I know that MIGRATING is impossible for lots of businesses, but that only shows how much of a lock-in MS tries to maintain (and succeeds to maintain). Businesses have repeatedly proven that it is cheaper to go with non-MS software than being MS-dependant.
visconde_de_sabugosa: “MS Office 2007 probably will not run on windows 9x and NT 4. OO.org 2.0 will run.”
OpenOffice.org 2.0 is a terribly slow and resource intensive application on even todays multi-Ghz, multi-Gb computers.
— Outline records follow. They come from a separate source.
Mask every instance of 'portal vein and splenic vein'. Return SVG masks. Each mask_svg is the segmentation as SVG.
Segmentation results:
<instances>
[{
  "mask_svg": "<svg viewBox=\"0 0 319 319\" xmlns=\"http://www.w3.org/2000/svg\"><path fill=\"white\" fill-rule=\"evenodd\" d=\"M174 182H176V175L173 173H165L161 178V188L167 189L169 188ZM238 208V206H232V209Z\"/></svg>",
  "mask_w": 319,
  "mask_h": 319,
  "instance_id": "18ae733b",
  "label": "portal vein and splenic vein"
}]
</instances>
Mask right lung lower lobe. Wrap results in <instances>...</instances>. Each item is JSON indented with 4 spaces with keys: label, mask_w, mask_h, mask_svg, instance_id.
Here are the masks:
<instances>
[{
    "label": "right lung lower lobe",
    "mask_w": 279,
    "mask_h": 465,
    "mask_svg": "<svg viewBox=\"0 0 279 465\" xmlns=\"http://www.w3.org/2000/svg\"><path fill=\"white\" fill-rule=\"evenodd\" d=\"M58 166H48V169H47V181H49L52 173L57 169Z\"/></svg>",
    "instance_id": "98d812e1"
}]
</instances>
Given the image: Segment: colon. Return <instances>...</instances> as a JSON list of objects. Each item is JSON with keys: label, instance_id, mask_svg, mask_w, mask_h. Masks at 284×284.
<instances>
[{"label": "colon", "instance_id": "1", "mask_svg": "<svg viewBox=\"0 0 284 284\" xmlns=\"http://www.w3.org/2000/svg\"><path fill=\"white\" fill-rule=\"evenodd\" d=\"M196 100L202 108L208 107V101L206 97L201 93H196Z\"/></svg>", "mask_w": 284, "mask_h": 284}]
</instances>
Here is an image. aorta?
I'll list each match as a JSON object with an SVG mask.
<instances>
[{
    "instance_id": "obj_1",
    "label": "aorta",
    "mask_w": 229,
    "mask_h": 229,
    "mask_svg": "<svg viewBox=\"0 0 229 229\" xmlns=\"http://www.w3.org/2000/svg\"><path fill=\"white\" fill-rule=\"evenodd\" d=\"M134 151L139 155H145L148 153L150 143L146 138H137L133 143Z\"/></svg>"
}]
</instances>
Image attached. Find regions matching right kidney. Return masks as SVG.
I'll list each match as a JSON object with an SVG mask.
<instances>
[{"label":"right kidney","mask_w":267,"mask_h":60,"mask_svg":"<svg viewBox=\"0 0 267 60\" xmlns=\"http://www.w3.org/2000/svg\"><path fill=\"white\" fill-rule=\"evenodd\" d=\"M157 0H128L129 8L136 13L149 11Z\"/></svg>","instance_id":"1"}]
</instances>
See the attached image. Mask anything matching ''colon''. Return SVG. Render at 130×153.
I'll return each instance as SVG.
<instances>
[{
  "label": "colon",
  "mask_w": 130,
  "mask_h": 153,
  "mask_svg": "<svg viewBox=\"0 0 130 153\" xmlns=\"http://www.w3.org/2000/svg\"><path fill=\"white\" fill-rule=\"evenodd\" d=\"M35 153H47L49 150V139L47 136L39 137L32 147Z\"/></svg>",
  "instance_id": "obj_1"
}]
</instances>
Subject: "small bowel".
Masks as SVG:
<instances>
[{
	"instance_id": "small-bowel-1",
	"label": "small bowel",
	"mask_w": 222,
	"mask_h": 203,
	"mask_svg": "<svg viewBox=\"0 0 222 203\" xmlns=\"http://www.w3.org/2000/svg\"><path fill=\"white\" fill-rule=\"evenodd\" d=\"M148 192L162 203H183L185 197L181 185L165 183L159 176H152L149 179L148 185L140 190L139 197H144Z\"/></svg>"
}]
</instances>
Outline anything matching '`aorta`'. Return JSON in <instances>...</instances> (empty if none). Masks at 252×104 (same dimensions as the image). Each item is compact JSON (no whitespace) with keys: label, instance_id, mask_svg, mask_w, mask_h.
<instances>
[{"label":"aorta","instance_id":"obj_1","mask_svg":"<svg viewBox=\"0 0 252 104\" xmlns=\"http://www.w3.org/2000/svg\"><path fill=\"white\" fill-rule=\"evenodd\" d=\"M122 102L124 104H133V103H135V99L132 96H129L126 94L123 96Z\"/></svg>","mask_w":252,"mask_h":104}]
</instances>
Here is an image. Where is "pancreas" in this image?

I seriously doubt that any machine still running win 9x or Nt4 would even be able to load OpenOffice.org 2.0 without bringing such a machine to its knees.
http://groups.google.co.uk/groups/search?hl=en&q=OpenOffice.org++sl…
Edited 2006-03-04 16:11
Business’s complain about retraining costs…
Seriously, in the long run (I know it’s not in their vobabulary), I think the new UI will be much more intuitive for people. It certainly looks to me like its easier to distinguish things in their new UI over the old toolbars (where everything just looks the same).
Have the file formats been made a standard yet or is Microsoft going to use them and if they are standardized, thumbs up, if not then, oh well?
Hopefully, Microsoft will update Office 2000 so if I come in contact with a document saved in the new format I will be able to use it.
Have the file formats been made a standard yet or is Microsoft going to use them and if they are standardized, thumbs up, if not then, oh well?
Hopefully, Microsoft will update Office 2000 so if I come in contact with a document saved in the new format I will be able to use it.
The formats have not yet been standardized. That process is currently ongoing.
Microsoft will be shipping updates to Office 2000, XP, and 2003 that allow them to work with the new formats. They’ll also be shipping bulk converters and other tools.
“The formats have not yet been standardized. That process is currently ongoing.”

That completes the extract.